Apr 1 2014, 1:58pm CDT | by Forbes
Top tech entrepreneurs and financiers are not necessarily queuing up to kick off an enterprise in Rwanda. That said, sub-Saharan Africa is on the radar of private equity firms and the country is one of five taking the bulk of that foreign capital influx. Plus, Africa in general has the tech world’s attention as an emerging market. Rwanda’s recent past may evoke images of machetes and strife but it would be foolish not to recognize that emerging markets are nothing if not rich in potential.

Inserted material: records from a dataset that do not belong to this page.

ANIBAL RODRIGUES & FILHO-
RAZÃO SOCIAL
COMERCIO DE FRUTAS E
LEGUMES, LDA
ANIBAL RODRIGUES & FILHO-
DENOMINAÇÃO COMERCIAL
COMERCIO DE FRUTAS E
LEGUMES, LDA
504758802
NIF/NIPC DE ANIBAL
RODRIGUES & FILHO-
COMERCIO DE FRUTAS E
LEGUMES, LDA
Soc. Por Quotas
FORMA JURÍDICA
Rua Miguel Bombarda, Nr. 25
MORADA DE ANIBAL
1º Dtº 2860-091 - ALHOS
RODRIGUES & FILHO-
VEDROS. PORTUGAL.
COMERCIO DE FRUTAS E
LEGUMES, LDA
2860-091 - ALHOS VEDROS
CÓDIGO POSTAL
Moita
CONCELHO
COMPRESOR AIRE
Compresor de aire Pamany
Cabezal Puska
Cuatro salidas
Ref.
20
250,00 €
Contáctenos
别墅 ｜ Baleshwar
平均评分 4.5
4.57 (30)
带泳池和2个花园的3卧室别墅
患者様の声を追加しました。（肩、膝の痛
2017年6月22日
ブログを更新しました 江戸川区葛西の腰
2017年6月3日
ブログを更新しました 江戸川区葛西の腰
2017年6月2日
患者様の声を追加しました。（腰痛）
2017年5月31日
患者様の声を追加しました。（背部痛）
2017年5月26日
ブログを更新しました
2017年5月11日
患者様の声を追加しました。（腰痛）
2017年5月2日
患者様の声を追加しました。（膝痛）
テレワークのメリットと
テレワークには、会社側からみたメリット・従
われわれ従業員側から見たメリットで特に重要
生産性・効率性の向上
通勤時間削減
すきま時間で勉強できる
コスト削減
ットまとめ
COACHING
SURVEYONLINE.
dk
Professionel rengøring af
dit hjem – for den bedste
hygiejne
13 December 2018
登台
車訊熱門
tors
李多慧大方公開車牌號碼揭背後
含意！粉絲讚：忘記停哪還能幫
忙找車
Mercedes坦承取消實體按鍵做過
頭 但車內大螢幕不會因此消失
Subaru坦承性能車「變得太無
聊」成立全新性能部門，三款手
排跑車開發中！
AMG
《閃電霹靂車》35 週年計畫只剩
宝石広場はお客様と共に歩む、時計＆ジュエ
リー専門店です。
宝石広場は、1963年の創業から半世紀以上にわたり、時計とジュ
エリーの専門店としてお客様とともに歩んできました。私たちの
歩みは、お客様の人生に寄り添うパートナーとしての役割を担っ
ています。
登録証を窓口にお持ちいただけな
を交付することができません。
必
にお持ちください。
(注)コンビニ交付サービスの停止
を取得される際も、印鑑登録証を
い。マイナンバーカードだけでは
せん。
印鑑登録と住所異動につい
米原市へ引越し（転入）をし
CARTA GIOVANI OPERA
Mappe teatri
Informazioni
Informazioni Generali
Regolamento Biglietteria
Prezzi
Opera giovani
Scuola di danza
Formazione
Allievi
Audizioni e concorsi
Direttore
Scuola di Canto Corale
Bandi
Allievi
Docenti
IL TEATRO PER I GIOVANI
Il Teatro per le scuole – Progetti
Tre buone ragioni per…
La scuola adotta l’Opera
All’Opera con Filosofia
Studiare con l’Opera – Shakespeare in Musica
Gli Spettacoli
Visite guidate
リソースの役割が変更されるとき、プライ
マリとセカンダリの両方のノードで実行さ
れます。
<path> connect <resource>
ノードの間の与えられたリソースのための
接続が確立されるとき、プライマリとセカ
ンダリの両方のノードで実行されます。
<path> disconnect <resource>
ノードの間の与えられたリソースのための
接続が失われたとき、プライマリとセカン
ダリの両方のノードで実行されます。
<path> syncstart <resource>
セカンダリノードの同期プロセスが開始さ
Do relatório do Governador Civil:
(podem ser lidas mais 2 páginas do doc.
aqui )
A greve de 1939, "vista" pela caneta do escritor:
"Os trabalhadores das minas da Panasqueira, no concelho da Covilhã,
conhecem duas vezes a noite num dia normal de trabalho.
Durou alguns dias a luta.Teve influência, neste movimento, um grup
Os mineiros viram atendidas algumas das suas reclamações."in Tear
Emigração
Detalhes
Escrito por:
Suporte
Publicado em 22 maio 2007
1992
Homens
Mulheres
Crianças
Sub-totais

Sweden-based telecom firm, Millicom, is making a quick bet on Rwandan entrepreneurship. The company recently announced that it is building a tech incubator called Think in the east African nation’s capital, Kigali. The company intends to seek out ambitious entrepreneurs and provide seed financing, structured training and coaching programs to help them on their way. The company also promises to help test products and will open up paths to foreign investment. In return, Millicom is expecting equity in scalable businesses that emerge from Think.
Rwanda has some interesting currents of momentum in its favor: according to the World Bank poverty rates are dropping, school enrollment has trended up and about 30% above averages of other sub-Saharan nations, it ranks 58 out of 183 African nations in terms of ease of doing business, direct foreign investment has jumped up sharply in recent years and Rwanda’s Information Technology Authority completed a nationwide 1,430-mile fiber-optic network. This is not to say that Rwanda’s 12 million people are a vast untapped reservoir of tech innovation and entrepreneurial zeal, but it’s not a bad start for a nation only one generation removed from a harrowing genocidal civil war that left as much as 20% of the population dead.
But there’s a bigger picture here that should be good news. By United Nations numbers, Sub-Saharan Africa absorbed $3.7 billion in private equity investment last year, largely in the oil and gas industries (a 50% bump up from 2012). Most of those deals happened in Kenya, South Africa, Nigeria, Ivory Coast and Rwanda. PE firms putting their money down are doing so on savvy, not faith—the rate of return on foreign investment in Africa is 9.3%. That figure beats out developed countries and the world average.
The tech world is interested too. Last year saw more tech investment in Africa than yet recorded, according to Crunchbase; and ventures by IBM, Microsoft’s incubator investments development program 4Afrika, as well as Intel’s investments in early stage companies there – and new money from Rocket Internet and Tiger Global – suggest the money-stream will likely grow stronger.
Suddenly it doesn’t seem quite so odd, the prospect of starting up in Rwanda.